Yes, a party dissatisfied with the result will eventually invoke the role of reasons for meaningful appellate review but, upon receipt, the initial and key purpose is to let the party know that its evidence and argument were considered but did not prevail for the reasons given.  As the Divisional Court added, “[h]owever, this does not mean that the decision maker must refer to every bit of evidence or argument before him. To be adequate, reasons do not have to be long or perfect”.

Third, the Divisional Court referred to the Director’s Delegate’s reliance on Kanareitsev v. TTC Insurance Company Limited, 2008 CanLII 26262 (ON SCDC) as her source for the purposes served by adequate reasons.  Paras 24-29 of that decision are worth reproducing for ease of reference:

[24] In Baker v. Canada (Minister of Citizenship and Immigration), 1999 CanLII 699 (SCC), [1999] 2 S.C.R. 817, L’Heureux-Dubé J. discussed the provision of reasons by administrative decision-makers with reference to the duty of procedural fairness.  The importance of a person knowing the reasons as to why a result was reached is an integral part of the duty of fairness: Baker, supra, at para 43.  

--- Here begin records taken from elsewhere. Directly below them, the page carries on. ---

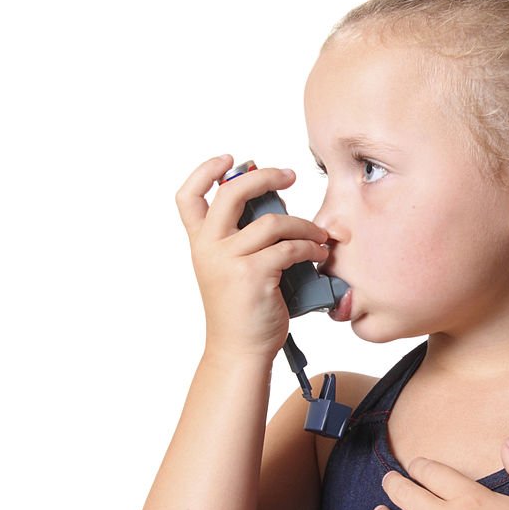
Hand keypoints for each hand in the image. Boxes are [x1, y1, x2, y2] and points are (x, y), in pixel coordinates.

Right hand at [175, 155, 330, 360]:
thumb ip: (241, 239)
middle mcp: (209, 248)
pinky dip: (310, 247)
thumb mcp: (230, 269)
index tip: (230, 160)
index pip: (188, 197)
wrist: (240, 350)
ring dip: (304, 225)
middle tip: (290, 175)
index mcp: (200, 244)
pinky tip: (319, 253)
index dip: (205, 172)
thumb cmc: (242, 310)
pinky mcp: (253, 275)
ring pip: (272, 222)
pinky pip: (289, 248)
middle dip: (265, 177)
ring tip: (320, 235)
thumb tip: (275, 207)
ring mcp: (229, 260)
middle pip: (232, 194)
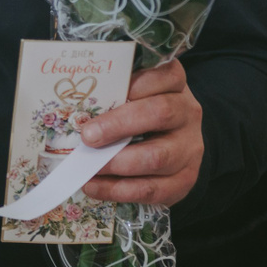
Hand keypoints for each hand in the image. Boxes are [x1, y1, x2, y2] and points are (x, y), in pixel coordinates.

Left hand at [79, 59, 203, 206]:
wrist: (176, 145)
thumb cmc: (144, 113)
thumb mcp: (137, 94)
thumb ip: (116, 93)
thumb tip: (76, 108)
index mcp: (176, 86)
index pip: (165, 76)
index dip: (137, 84)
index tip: (106, 91)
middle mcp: (188, 114)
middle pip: (160, 114)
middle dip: (118, 125)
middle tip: (88, 136)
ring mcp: (190, 149)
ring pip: (156, 157)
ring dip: (116, 163)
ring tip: (86, 165)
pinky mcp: (183, 180)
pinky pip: (151, 189)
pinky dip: (117, 190)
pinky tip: (93, 186)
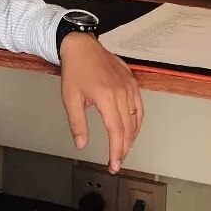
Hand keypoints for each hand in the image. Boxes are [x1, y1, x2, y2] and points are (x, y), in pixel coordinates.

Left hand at [59, 32, 143, 173]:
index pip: (117, 132)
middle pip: (128, 128)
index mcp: (106, 97)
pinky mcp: (132, 82)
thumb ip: (77, 123)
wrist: (82, 46)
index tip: (114, 165)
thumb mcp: (70, 98)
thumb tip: (82, 144)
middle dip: (123, 148)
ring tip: (123, 149)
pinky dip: (138, 121)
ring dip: (131, 137)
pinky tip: (132, 129)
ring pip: (137, 119)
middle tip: (117, 162)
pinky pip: (140, 106)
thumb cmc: (75, 70)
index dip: (117, 151)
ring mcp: (129, 87)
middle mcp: (122, 93)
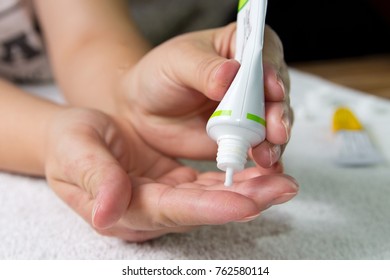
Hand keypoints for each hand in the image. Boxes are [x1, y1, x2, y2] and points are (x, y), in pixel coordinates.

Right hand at [44, 108, 296, 241]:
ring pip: (214, 198)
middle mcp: (151, 209)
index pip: (173, 211)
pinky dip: (238, 178)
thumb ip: (93, 179)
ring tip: (283, 180)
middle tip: (282, 188)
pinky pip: (213, 185)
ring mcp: (167, 198)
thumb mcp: (74, 153)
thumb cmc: (70, 144)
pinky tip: (261, 169)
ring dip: (250, 190)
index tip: (246, 202)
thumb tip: (106, 211)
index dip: (211, 208)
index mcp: (125, 207)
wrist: (75, 138)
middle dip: (245, 200)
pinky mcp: (177, 185)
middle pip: (204, 208)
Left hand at [118, 23, 291, 168]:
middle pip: (276, 92)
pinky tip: (265, 165)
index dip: (271, 72)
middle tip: (274, 130)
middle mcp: (251, 79)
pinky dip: (265, 156)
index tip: (271, 90)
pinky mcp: (242, 136)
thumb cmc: (160, 76)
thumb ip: (204, 69)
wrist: (142, 109)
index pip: (264, 54)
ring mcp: (249, 110)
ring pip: (273, 122)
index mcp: (239, 48)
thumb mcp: (178, 63)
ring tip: (266, 154)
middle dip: (278, 113)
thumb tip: (231, 74)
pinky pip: (259, 147)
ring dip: (275, 139)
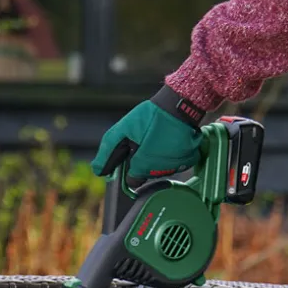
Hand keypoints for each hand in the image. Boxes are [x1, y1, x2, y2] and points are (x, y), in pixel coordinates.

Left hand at [90, 86, 204, 179]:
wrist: (179, 106)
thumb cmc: (150, 117)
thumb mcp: (123, 130)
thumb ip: (108, 151)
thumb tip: (98, 171)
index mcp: (143, 166)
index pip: (132, 181)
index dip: (129, 169)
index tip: (131, 156)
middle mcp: (160, 171)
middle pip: (147, 174)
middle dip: (143, 161)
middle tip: (145, 142)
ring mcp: (176, 166)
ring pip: (162, 169)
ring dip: (158, 158)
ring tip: (158, 137)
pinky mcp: (189, 160)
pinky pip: (177, 162)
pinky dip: (173, 154)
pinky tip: (170, 139)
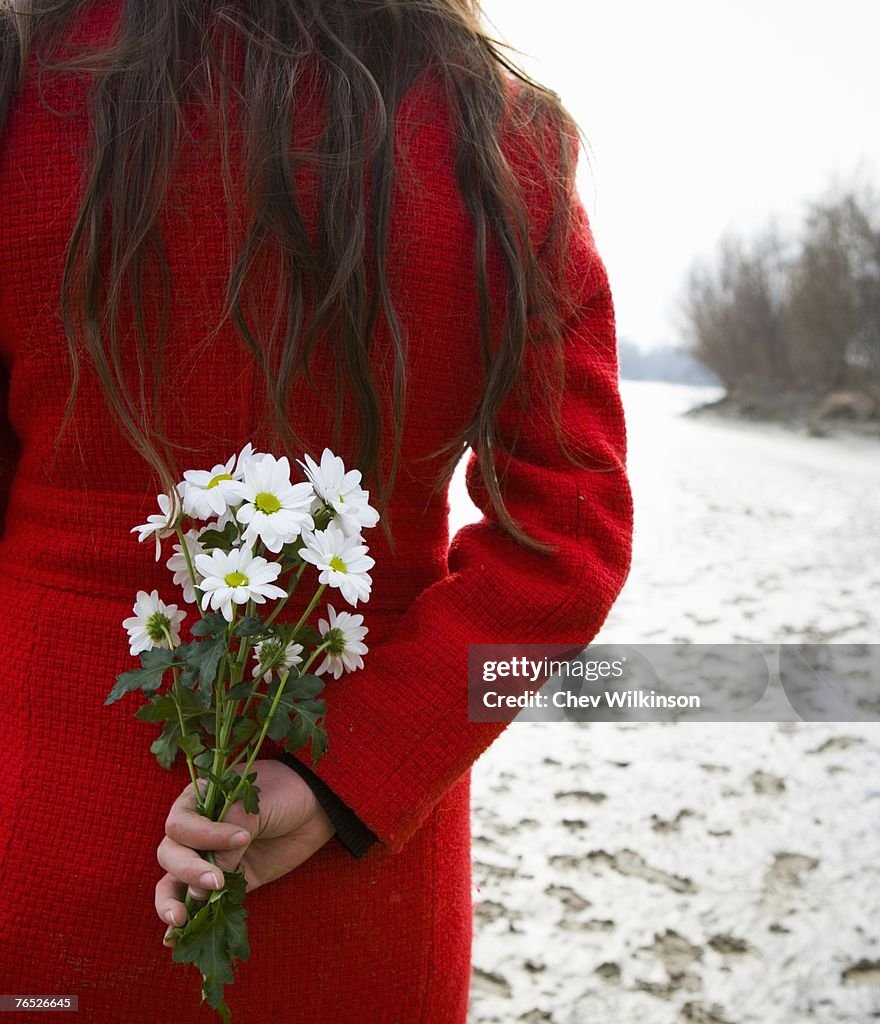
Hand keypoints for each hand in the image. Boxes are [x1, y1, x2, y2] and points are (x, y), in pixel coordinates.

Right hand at [155, 759, 334, 940]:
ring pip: (172, 882)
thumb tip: (204, 885)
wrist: (314, 806)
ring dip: (170, 902)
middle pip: (170, 854)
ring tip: (180, 920)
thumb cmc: (283, 794)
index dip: (203, 836)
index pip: (180, 824)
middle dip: (188, 870)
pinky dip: (183, 919)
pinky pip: (197, 902)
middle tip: (217, 881)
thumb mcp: (256, 806)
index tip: (242, 838)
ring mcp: (208, 858)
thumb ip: (228, 843)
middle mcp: (195, 831)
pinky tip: (174, 938)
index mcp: (197, 801)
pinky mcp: (225, 882)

[25] Determining the adequacy of reasons is a contextual exercise: Lawson v. Lawson, 2006 CanLII 26573 (ON CA), [2006] O.J. No. 3179 (C.A.), at para 13. The essential question is whether the reasons provide “the basis for meaningful judicial review”: International Brotherhood of Electrical Workers, Local 1739 v. International Brotherhood of Electrical Workers, (2007) 2007 CanLII 65617 (ON SCDC), 86 O.R. (3d) 508 (Div. Ct.), at para. 88.

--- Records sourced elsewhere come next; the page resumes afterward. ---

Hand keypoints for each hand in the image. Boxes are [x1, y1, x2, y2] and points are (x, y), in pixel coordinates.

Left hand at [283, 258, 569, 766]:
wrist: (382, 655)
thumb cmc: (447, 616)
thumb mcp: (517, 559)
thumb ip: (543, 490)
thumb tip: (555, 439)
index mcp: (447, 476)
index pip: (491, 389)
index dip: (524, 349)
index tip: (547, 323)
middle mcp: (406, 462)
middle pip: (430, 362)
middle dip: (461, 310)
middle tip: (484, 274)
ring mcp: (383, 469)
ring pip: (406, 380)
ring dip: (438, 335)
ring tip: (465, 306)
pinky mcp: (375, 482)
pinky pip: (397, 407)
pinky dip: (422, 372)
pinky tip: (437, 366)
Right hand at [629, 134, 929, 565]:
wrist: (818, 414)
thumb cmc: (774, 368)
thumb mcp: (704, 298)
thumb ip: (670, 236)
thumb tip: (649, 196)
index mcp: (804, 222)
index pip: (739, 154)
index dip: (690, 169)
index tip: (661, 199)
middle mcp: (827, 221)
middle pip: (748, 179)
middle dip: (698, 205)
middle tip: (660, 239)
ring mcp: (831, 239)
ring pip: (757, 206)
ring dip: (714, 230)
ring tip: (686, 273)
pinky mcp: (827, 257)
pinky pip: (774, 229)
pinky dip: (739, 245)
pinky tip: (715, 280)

[26] The comments of Binnie J. in R. v. Sheppard, 2002 SCC 26 (CanLII), [2002] 1 S.C.R. 869, at para 24, are instructive:

In my opinion, the requirement of reasons is tied to their purpose and the purpose varies with the context. At the trial level, the reasons justify and explain the result. The losing party knows why he or she has lost. Informed consideration can be given to grounds for appeal. Interested members of the public can satisfy themselves that justice has been done, or not, as the case may be.

[27] While based on appellate review of a criminal proceeding, the holding in R. v. Sheppard, supra, is equally applicable to the civil context, with necessary modifications:  Diamond Auto Collision Inc. v. Economical Insurance Group, 2007 ONCA 487 (CanLII), [2007] O.J. No. 2551 (C.A.), at para 10. See also: Canadian Broadcasting Corp. Pension Plan v. BF Realty Holdings Ltd. (2002), 2002 CanLII 44954 (ON CA), 214 D.L.R. (4th) 121 (Ont. C.A.)

[28]  The recent decision of this Court in Kalin v. Ontario College of Teachers, (2005) 2005 CanLII 18286 (ON SCDC), 75 O.R. (3d) 523 (Div. Ct.), at paras 58-60, summarized the factors to be considered in determining the adequacy of reasons. These include the decision-maker setting out its findings of fact and the principal evidence upon which those findings were based.  The reasons must address the major points in issue; it is insufficient for the decision-maker to summarize the parties’ positions and “baldly state its conclusions”; and the reasoning process followed must be set out and reflect consideration of the main relevant factors. See also: Fisher v. Moir, [2005] O.J. No. 4479 (Div. Ct.).

[29] Particularly when results turn on the first instance decision maker’s view of the credibility of witnesses and involves a fact-driven analysis, appellate review must take “proper account of the distinct advantage” of the first-instance decision maker’s assessments. The appeal judge must not try the case de novo or simply substitute his or her views for those of the trial judge: R. v. G. W. 1996 CanLII 427 (ON CA), [1996] O.J. 3075 (C.A.) at paras. 18 and 57”.